Mirage Probes paper reveals VLMs have two distinct failure modes—textual biases and spurious images—requiring different mitigations. Text cleaning only fixes one; the other needs representational interventions.
A new paper on arXiv (2606.13870) reveals vision-language models (VLMs) exhibit two distinct mirage behaviors. The Mirage Probes framework shows models can answer image-based questions without an image, with one failure mode rooted in language priors and another in fabricated visual content.
Key facts
- Paper published June 11, 2026 on arXiv (2606.13870)
- Two VLM mirage regimes identified: textual biases and spurious images
- PHI metric measures model's reliance on text alone
- Naive Bayes baseline cannot detect mirage signals
- Spurious-image mirages require representational-level fixes
Researchers from MIT and other institutions published Mirage Probes on June 11, 2026, demonstrating that vision-language models (VLMs) suffer from two separate failure modes when faking visual understanding. The paper introduces a contrastive probing framework that pairs paraphrased question variants with matched mirage and non-mirage labels on the same image. Key findings show that mirage behavior is linearly decodable from internal activations across residual stream, MLP, post-attention, and attention-head sites in two open-source VLMs. A Naive Bayes text baseline cannot recover this signal, ruling out surface lexical confounds [According to the arXiv preprint].
The Prior Harnessing Index (PHI) measures how much a model can answer from text alone, exposing two regimes: textual biases, where the model answers from language priors without engaging visual representations, and spurious images, where it constructs false visual content in latent space and answers as if grounded.
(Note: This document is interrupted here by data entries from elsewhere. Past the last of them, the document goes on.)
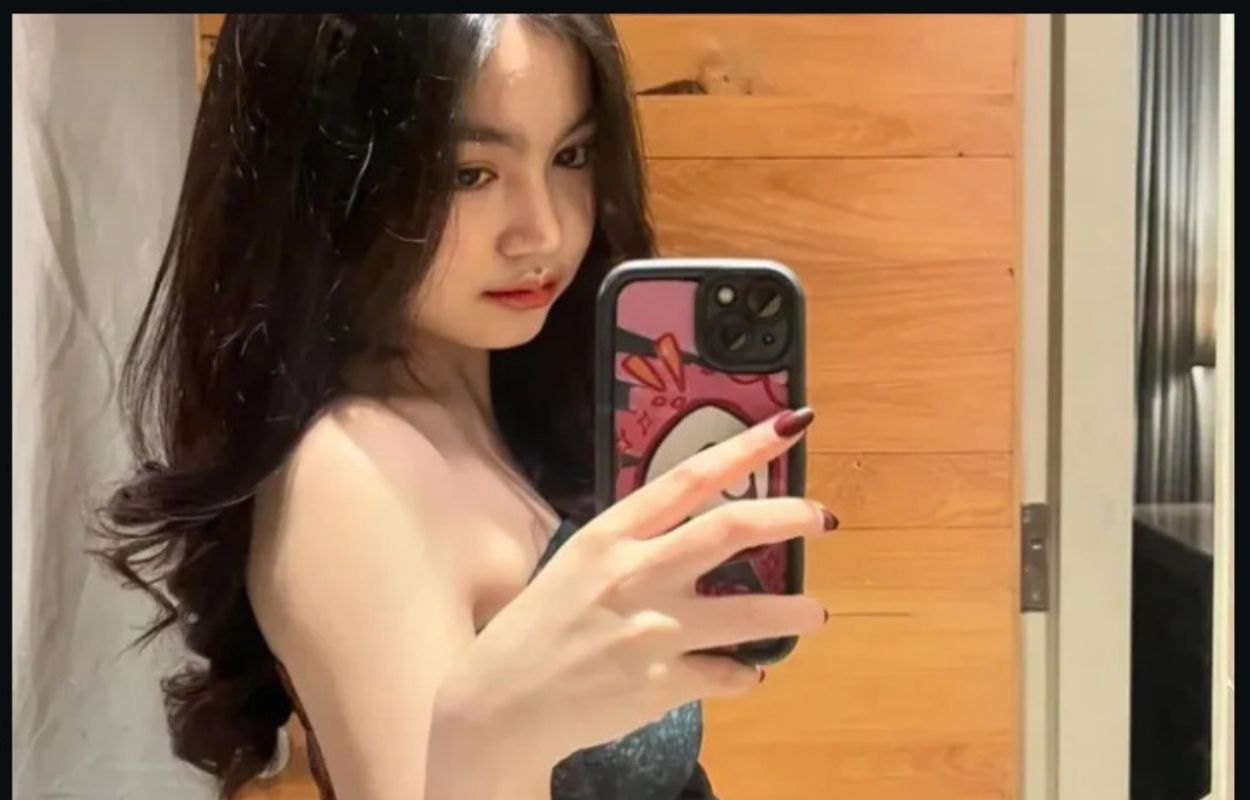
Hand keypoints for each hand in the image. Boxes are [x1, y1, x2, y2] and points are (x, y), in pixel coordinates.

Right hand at [439, 407, 832, 768]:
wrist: (498, 706)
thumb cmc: (536, 629)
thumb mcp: (578, 566)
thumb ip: (634, 547)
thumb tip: (695, 532)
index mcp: (610, 535)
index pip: (688, 478)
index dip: (745, 449)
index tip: (789, 427)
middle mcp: (635, 573)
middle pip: (729, 530)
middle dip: (789, 517)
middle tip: (824, 518)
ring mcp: (651, 631)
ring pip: (747, 613)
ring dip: (792, 612)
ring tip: (817, 612)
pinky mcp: (660, 684)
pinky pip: (725, 676)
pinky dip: (742, 676)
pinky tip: (746, 675)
This distinction has direct mitigation consequences: text-distribution cleaning can address the first regime but cannot reach the second, since spurious-image mirages live in the model's visual representations rather than its text. The paper argues that faithful visual grounding will require interventions at the representational level.
Key Takeaways
- Mirage Probes paper reveals VLMs have two distinct failure modes—textual biases and spurious images—requiring different mitigations.
- Text cleaning only fixes one; the other needs representational interventions.
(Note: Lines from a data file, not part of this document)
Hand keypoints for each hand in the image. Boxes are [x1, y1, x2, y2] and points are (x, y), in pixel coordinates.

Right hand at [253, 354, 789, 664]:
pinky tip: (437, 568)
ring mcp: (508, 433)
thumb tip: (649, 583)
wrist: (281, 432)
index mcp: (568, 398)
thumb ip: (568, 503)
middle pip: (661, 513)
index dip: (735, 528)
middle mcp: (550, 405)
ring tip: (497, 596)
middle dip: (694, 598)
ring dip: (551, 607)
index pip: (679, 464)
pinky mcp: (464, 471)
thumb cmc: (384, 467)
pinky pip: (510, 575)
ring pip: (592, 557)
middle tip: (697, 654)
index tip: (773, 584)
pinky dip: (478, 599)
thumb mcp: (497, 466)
Implications for Benchmark Integrity
The finding that VLMs can inflate benchmark scores without reflecting visual grounding raises questions about the validity of current evaluations. This follows recent work like WorldBench (June 8, 2026) which showed top MLLMs scoring only 64% on visually diverse tasks, and SVoT (June 11, 2026) which boosted spatial reasoning via RL-verified chains. The Mirage Probes paper suggests that even those scores may overstate genuine visual understanding, as models could leverage language priors or hallucinated visual content.
Mitigation Challenges
The paper's core contribution is identifying that textual biases and spurious images require different fixes. Text-distribution cleaning—a common mitigation—only addresses the first regime. For spurious images, where the model constructs false visual content in latent space, representational interventions are necessary. This aligns with broader trends in AI safety, similar to how KV cache quantization was shown to break safety alignment in a June 10 paper.
What to watch
Watch for follow-up work applying Mirage Probes to commercial VLMs like GPT-4V or Gemini, and for benchmarks that incorporate PHI to report text-only baselines. The paper's suggestion that representational interventions are needed may spur research into training-time fixes, such as contrastive objectives or attention regularization, that target spurious-image mirages directly.